Depuis l’explosion du Bitcoin en 2017, les cryptomonnaies n’ont jamais cessé d’être un sujet de fascination et de controverse. Tantôt adulées comme l’avenir de la finance, tantôt décriées comme un Eldorado de la spéculation et du blanchiment, elles n’en restent pas moins une classe d’actifs qui se démocratise à vitesse grand V.
Le Maroc, malgré son positionnement longtemps hésitant, n’échappe pas à cette vague.
Selon une récente étude de Hellosafe, le nombre de Marocains détenteurs de cryptomonnaies est passé de 3,6 millions en 2019 à plus de 6 millions en 2024, soit une augmentation de 66% en cinq ans.
Un chiffre impressionnant, qui place le Royaume parmi les pays africains les plus engagés dans la révolution crypto. Pourtant, paradoxalement, la législation marocaine interdit toujours officiellement ces actifs numériques.
En effet, depuis 2017, le Royaume affiche une posture de prudence vis-à-vis des cryptomonnaies. Bank Al-Maghrib n’a cessé de rappeler les risques liés à leur utilisation : volatilité extrême, absence de régulation, risques de blanchiment d’argent et de financement d’activités illicites…
Mais les chiffres parlent d’eux-mêmes : le trading de cryptomonnaies est une réalité bien ancrée au Maroc, encouragée par une meilleure accessibilité aux plateformes d’échange en ligne.
Résultat : malgré l’absence de cadre légal, le Maroc est classé 20ème mondial en matière d’adoption des cryptomonnaies, selon le rapport Geography of Cryptocurrency 2023 de Chainalysis.
Alors, que faire ? Continuer à interdire et laisser un marché informel prospérer, ou bien encadrer pour mieux contrôler ? Les signaux envoyés récemment par les autorités marocaines laissent entrevoir une évolution majeure.
Lors de l’Africa Financial Summit (AFIS) 2024 à Casablanca, la ministre de l’Economie et des Finances, Nadia Fettah, a reconnu que les cryptomonnaies pourraient jouer un rôle clé dans l’inclusion financière.
Dans les zones rurales où l’offre bancaire est limitée, ces actifs numériques pourraient en effet représenter une alternative crédible pour faciliter les paiements et l’accès aux services financiers.
Autre signe fort : le projet de loi sur les cryptoactifs actuellement en cours d’adoption. Conçu en collaboration avec la Banque mondiale et d’autres institutions nationales, ce texte vise à instaurer un cadre réglementaire clair pour ces actifs numériques.

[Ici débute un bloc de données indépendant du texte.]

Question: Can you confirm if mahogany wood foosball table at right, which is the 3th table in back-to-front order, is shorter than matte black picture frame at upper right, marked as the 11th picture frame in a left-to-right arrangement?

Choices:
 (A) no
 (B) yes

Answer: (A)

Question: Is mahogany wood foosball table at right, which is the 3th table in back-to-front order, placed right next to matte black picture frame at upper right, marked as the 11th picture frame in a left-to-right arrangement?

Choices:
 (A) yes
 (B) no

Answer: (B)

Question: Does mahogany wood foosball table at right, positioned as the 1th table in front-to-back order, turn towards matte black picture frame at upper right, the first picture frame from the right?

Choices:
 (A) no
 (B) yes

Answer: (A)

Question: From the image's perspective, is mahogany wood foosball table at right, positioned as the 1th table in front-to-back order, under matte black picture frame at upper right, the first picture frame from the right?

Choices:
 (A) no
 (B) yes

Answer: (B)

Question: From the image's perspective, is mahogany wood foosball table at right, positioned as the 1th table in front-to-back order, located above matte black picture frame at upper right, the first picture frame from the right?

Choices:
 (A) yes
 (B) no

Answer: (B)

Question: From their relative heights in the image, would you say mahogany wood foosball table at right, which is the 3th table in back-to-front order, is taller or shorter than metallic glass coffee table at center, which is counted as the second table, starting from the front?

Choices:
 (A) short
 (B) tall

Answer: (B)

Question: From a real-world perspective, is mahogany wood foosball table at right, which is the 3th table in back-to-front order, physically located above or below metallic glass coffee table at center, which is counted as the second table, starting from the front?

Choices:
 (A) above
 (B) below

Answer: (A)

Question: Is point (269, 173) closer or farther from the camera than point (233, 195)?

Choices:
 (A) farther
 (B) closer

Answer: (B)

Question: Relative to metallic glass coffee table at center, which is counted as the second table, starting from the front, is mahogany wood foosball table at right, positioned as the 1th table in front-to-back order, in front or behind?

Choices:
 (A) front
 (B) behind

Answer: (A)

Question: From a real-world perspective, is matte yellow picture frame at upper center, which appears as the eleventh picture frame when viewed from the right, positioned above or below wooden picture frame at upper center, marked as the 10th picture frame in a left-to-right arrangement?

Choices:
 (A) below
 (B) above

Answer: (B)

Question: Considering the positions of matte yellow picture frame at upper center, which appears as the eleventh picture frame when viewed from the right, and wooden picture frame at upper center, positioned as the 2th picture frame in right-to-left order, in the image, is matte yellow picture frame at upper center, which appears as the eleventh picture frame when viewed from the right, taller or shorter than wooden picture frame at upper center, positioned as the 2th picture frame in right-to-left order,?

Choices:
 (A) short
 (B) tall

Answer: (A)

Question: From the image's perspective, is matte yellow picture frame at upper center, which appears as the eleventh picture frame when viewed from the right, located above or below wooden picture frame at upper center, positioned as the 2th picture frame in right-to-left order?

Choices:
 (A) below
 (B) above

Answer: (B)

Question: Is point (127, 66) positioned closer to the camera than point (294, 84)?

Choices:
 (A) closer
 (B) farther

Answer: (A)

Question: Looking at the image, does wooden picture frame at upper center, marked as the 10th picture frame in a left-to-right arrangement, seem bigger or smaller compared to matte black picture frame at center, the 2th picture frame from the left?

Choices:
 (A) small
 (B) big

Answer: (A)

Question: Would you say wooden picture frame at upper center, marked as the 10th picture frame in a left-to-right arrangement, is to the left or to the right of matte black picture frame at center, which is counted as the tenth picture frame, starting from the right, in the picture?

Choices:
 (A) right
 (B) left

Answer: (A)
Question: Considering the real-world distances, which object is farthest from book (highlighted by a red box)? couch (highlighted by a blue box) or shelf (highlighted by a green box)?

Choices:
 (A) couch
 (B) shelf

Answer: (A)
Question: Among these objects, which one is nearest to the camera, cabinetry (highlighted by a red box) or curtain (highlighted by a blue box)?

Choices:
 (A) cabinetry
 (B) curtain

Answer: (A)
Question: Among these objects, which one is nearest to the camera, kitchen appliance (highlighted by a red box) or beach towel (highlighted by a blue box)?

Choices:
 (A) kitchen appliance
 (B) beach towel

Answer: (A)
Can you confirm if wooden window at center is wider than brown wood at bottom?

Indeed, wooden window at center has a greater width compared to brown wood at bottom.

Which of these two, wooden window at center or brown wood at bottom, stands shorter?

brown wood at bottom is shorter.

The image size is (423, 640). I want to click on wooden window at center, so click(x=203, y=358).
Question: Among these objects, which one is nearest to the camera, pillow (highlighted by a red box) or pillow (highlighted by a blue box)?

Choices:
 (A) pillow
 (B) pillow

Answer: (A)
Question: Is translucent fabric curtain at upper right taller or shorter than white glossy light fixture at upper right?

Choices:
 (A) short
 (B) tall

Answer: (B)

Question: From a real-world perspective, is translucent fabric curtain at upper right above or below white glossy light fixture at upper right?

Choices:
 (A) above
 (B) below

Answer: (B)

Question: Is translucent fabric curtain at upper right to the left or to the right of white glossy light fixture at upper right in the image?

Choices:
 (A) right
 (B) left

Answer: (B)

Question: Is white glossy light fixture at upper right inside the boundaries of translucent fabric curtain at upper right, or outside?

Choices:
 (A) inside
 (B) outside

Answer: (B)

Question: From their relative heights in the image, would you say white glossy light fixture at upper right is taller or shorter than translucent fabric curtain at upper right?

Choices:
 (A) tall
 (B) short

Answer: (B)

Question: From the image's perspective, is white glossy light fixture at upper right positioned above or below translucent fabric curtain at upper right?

L’enjeu pour le Maroc est d’éviter la dérive spéculative, les cryptos étant un terrain de jeu propice aux bulles financières, mais aussi de protéger les utilisateurs des fraudes.
Etant donné qu’il ne s’agit plus de savoir si ces actifs numériques vont s’imposer, mais bien comment les intégrer intelligemment dans l’économie nationale. Le défi sera d’autant plus complexe que la technologie évolue rapidement.
En effet, de nouvelles tendances émergent, comme les monnaies digitales de banques centrales (MDBC), sur lesquelles Bank Al-Maghrib mène actuellement des études.
Ces monnaies numériques officielles pourraient coexister avec les cryptos traditionnelles, offrant ainsi une alternative plus stable et encadrée.
Une tendance mondiale
Le Maroc n’est pas le seul pays à faire face à cette montée en puissance des cryptos.
Selon Hellosafe, l’Allemagne, les Etats-Unis et le Canada ont vu leur taux de détenteurs de cryptomonnaies tripler entre 2019 et 2024 (+225%), suivis des Emirats Arabes Unis (+210%) ou encore de la Suède (+200%).
L’Asie n’est pas en reste : l’Inde a gagné plus de 200 millions de nouveaux détenteurs de cryptos en cinq ans, tandis que l’Indonésie et le Pakistan affichent respectivement 56 et 30 millions de nouveaux adeptes. En Afrique, le Nigeria (67% de croissance) et l’Egypte (+137,5%) figurent parmi les locomotives du continent.
L’Europe voit également l’adoption des cryptos s’accélérer : le Portugal (+122%), la France (+125%) et la Suisse (+90%) sont en train de devenir des terres d’adoption privilégiées des cryptos, malgré des approches réglementaires parfois timides.